Non-small cell lung cancer

There are three main types of non-small cell lung cancer. Sometimes it is not possible to tell which type someone has. This is because when the cells are looked at under a microscope, they are not developed enough or the biopsy doesn't contain enough cells to diagnose the different types of NSCLC. 

  • Squamous cell carcinoma- This develops in the cells that line the airways. This type of lung cancer is often caused by smoking.
  • Adenocarcinoma - This is the most common subtype. This develops from the cells that produce mucus in the lining of the airways. This type of cancer is becoming more common.
  • Large cell carcinoma -This gets its name from the large, rounded cells that are seen when they are examined under a microscope. It is  sometimes known as undifferentiated carcinoma


This is a cancer of the membrane that covers the surface of the lungs and lines the inside of the chest. It often occurs in people who have been exposed to asbestos.


Carcinoids are rare tumours which tend to be slow growing. They may not cause any symptoms for several years. Most of these tumours occur in people over the age of 60.Carcinoid tumours are also sometimes just called carcinoid. They are one type of tumour of the neuroendocrine system. 

Important links: Macmillan, Roy CastleMESO UK, BBAFS.

Information about treatments

All patients with lung cancer can be helped and some can be cured. The treatment recommended to you will depend on the type of lung cancer you have and whether it is confined to the lung or has spread elsewhere in the body.

Whatever treatment is discussed with you it is important that you, your family or friends have all the information you require and the opportunity to ask questions about it.

Please ask questions about other treatments if you want to. Your consultant and nurse will be happy to discuss them with you.

The three main treatments for lung cancer are:

  • Surgery- Some tumours are best treated by an operation to remove them. Surgery is obviously a major undertaking and your doctor will not advise this unless they feel that it is likely to result in you being cured of your lung cancer. Unfortunately some patients will not be fit enough for surgery or it may not be possible to remove all of the cancer with an operation.

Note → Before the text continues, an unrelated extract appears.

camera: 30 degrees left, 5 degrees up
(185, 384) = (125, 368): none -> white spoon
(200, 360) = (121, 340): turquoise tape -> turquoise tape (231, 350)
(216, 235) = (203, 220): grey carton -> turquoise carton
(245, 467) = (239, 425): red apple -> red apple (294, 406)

If surgery is possible it may be necessary to remove just part of the lung or a whole lung. Even after removal of a whole lung patients can have a good quality of life and are still able to do many of the activities that they did before the surgery. However, you should expect to get breathless more easily.

Please see here for more information on lung cancer care.

  • Radiotherapy- This is a type of x-ray treatment and is the most commonly used treatment for lung cancer. The treatment is targeted at where the cancer is. The number of treatments depends on your individual case and your oncologist (cancer specialist) will discuss this with you.

You should be offered the opportunity to meet the lung specialist radiographer, who offers information and support to patients having radiotherapy to their chest. They can also co-ordinate courses of intensive radiotherapy.

  • Chemotherapy- This is drug treatment and is given in injection or tablet form. There are many different types and combinations of chemotherapy. Your oncologist will advise you which is best for you. Chemotherapy is a systemic treatment. This means it travels all-round the body and if the cancer cells are sensitive to it, it kills them wherever they are.

After treatment you will be seen regularly by the team who gave it, lung oncologist. They will assess how effective it has been and ensure any side effects have resolved. You will be supported by your GP and other members of the community team. You can also contact the lung cancer nurse specialist at any time. We will not routinely call you but please call if you have questions or concerns.

We may sometimes decide to observe you and treat you when you have symptoms. This will be discussed with you at your appointments with the team. 

Palliative care

You may be referred to palliative care in the hospital or in the community. Many patients have symptoms which can be difficult to manage and advice from specialists who can help with symptom control can be of benefit.